§ **SET PROBLEM**
Which lines in the records below contain the string "sketchPlane"? Show each one in full.

§ **ENTRIES SUPPLIED**
------------------------------------

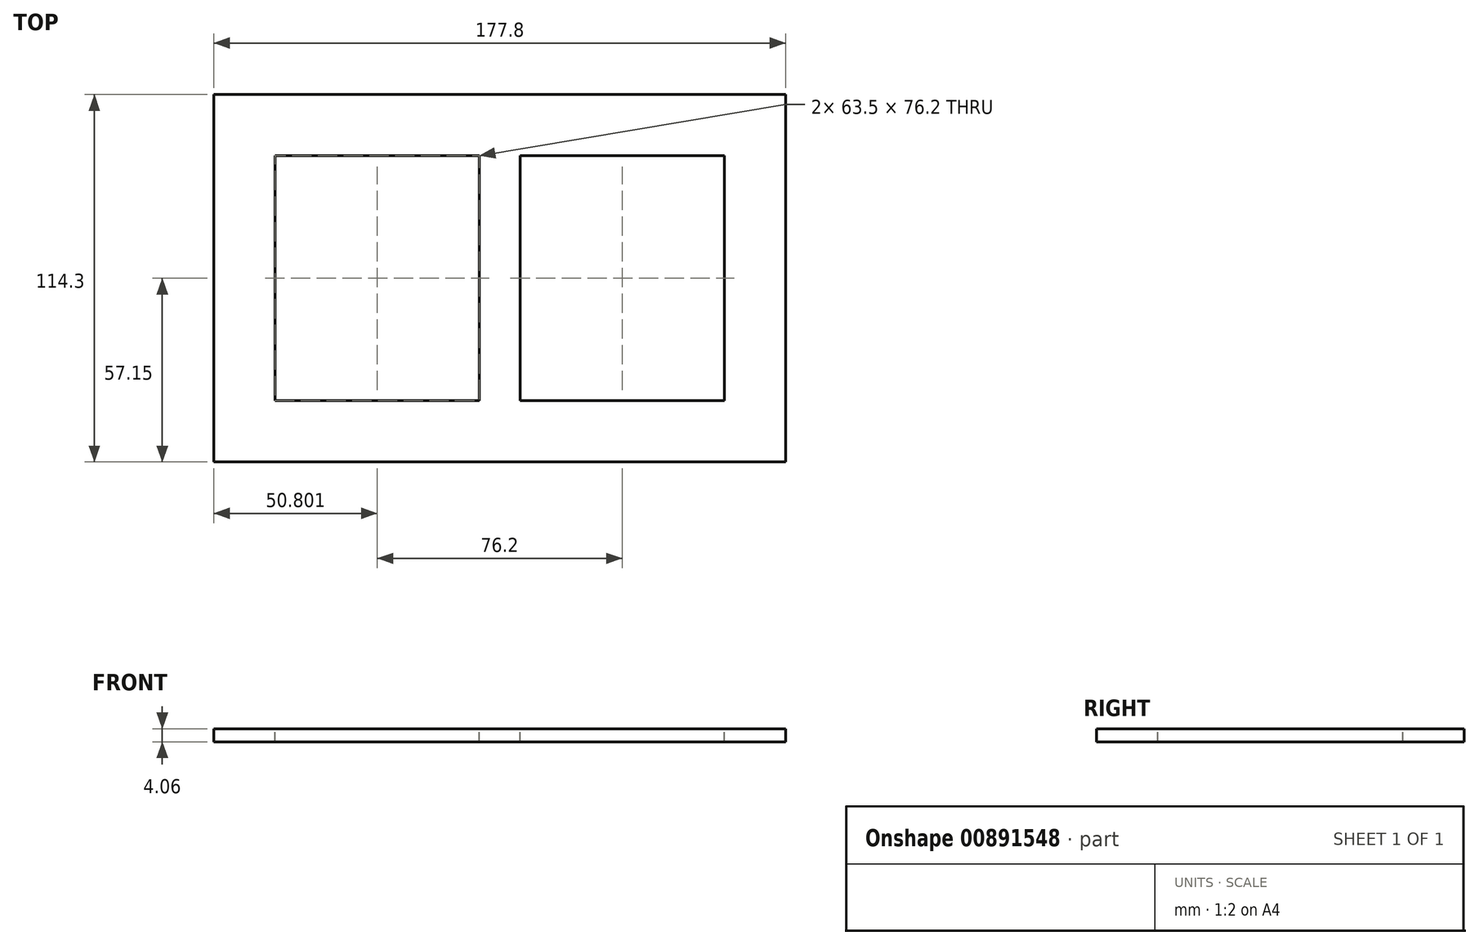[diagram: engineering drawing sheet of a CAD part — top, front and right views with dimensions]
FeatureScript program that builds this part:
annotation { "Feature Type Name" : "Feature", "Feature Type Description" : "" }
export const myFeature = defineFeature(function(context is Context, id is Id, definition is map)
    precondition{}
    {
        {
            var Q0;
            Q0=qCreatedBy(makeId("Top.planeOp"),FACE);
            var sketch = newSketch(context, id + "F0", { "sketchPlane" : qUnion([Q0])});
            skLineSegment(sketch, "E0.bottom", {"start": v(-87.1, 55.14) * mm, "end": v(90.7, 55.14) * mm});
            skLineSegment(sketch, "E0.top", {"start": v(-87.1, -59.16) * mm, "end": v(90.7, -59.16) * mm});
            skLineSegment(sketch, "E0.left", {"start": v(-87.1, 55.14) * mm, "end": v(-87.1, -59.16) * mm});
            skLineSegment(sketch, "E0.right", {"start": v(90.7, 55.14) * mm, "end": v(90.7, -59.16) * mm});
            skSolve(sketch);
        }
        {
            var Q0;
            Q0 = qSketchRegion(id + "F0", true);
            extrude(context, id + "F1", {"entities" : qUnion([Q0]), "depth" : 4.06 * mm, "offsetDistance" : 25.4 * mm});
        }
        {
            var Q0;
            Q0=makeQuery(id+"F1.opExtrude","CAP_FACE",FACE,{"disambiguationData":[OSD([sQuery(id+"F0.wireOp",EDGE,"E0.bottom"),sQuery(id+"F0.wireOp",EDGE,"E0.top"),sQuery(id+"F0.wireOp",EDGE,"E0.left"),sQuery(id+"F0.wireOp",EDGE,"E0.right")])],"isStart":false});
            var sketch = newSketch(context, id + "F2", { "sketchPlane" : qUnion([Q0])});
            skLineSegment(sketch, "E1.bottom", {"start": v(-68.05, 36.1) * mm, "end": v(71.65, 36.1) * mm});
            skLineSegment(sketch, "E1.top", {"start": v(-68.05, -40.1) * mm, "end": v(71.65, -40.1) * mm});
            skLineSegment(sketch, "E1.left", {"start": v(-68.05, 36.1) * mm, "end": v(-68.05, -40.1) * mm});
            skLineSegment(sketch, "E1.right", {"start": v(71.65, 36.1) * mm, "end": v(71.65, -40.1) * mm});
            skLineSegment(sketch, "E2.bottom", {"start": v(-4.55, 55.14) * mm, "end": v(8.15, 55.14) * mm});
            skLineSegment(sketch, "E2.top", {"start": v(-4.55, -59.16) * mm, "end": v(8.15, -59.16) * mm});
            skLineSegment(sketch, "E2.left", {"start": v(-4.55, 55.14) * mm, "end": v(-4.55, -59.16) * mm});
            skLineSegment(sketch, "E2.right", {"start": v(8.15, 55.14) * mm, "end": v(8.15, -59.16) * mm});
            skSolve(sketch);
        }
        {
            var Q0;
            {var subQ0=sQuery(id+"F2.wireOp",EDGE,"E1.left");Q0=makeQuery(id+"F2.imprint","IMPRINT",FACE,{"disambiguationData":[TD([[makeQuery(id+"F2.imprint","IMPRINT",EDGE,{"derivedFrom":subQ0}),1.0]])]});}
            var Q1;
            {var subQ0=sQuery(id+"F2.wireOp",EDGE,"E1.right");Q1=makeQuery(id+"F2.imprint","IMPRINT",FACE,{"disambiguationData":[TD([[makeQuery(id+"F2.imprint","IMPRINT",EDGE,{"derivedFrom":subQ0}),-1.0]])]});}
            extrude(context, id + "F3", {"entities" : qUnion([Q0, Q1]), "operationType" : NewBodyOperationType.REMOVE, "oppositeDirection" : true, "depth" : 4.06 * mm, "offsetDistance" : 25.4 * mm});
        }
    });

------------------------------------

§ **REPLY**
            var sketch = newSketch(context, id + "F0", { "sketchPlane" : qUnion([Q0])});
            var sketch = newSketch(context, id + "F2", { "sketchPlane" : qUnion([Q0])});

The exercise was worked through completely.